Skip site navigation (1)Skip section navigation (2)
Date:      Mon, 14 Nov 2011 19:24:31 +0200
From:      Alexander Motin <mav@FreeBSD.org>
To:        Sami Halabi <sodynet1@gmail.com>
Cc:        freebsd-net <freebsd-net@freebsd.org>, David Hooton <david.hooton@platformnetworks.net>
Subject:   Re: MPD LAC Scaling
Message-ID:  <4EC14ECF.6050502@FreeBSD.org>
In-Reply-To: <CAEW%2BogYfnjiQsA1rqJBRfmysnyfn-CLj3WsG68GWJ7et_wjigw@mail.gmail.com>
References:  <4EBDA4B2.6030602@FreeBSD.org> <CAEW%2BogYfnjiQsA1rqJBRfmysnyfn-CLj3WsG68GWJ7et_wjigw@mail.gmail.com>

next in thread | previous in thread | raw e-mail | index | archive | help
On 11/14/11 19:16, Sami Halabi wrote:
> i wonder why not putting all your suggestions on MPD instead of making
> hacks, as I see it its necessary for performance,
> after all MPD is aimed to FBSD only, so its elementary to use ke

I don't understand your question.
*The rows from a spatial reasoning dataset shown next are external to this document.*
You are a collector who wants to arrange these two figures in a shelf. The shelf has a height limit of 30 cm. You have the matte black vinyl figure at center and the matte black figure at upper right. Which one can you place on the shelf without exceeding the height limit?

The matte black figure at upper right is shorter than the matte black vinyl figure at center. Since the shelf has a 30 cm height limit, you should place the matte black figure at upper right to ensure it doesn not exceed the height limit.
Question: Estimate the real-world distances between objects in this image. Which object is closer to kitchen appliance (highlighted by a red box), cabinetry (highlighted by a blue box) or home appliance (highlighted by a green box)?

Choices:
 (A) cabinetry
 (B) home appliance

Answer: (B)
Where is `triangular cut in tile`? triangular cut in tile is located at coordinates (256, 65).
What hacks are you talking about? You
have some patches? Suggestions are still suggestions, because they
require some work. If somebody do it well, it should be added to MPD.

> 2011/11/12 Alexander Motin <mav@freebsd.org <mailto:mav@freebsd.org>>
>     > I'm currently evaluating MPD as a potential LAC solution for a
>     > project I'm working on.  I'm looking to try and handle at least 4Gbit
>     > and 20,000 sessions worth of PPPoE -> L2TP LAC traffic per server.
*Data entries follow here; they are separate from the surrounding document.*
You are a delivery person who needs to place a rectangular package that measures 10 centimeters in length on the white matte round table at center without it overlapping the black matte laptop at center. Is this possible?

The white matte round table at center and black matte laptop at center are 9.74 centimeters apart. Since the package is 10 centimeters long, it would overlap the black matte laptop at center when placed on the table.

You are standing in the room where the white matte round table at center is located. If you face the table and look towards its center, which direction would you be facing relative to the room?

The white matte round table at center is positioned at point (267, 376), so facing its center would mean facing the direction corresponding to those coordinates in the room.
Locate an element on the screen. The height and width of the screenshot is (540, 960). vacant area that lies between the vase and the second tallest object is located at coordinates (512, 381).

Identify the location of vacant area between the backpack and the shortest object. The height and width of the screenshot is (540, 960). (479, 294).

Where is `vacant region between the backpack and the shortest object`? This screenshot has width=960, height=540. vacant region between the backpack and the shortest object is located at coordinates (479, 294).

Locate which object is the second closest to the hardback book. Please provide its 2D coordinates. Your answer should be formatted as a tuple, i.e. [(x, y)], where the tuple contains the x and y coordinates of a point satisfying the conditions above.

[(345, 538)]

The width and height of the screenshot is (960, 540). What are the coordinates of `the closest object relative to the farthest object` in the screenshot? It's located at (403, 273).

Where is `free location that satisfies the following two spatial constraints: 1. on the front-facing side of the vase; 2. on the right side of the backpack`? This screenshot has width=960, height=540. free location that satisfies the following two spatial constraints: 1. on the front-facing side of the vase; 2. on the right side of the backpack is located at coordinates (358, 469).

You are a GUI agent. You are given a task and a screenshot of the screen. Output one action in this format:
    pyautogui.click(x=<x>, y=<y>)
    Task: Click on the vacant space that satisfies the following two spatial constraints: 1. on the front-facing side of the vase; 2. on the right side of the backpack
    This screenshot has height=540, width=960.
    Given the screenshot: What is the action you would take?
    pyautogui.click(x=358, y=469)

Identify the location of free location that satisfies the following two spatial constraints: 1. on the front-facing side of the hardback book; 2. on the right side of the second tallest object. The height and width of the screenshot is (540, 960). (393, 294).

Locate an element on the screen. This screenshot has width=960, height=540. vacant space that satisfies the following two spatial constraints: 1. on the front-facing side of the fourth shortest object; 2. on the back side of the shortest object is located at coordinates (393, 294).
>     > The reading I've done from the archives so far seems to indicate that
>     > this has not yet been done.
> 
>     I also haven't heard about so big cases, but also can't say it is
>     theoretically impossible after some tuning and development work. At this
>     point I have neither production/test environment nor much time to
>     actively work on it, but I want to express some experience and ideas in
>     case somebody wants to take that.
> 
>     First, as Julian said, it is not necessary should be one server to
>     handle all load. Cluster of smaller machines should be preferable from
>     many points. PPPoE allows you to have several servers and load-balance
>     them. At this moment MPD can't balance load dynamically, but you can do
>     it manually, limiting number of sessions per one server.
> 
>     As some example point of hardware from personal experience I can say
>     that three years ago mpd5 on 1U servers with single Core2Duo CPUs, 1GB
>     of RAM and two 1Gb NICs (less then $1K that time) handled in production
>     about 2000 PPPoE sessions and 600Mbps of traffic per server, including
>     Netflow generation, per-customer typed traffic shaping and accounting.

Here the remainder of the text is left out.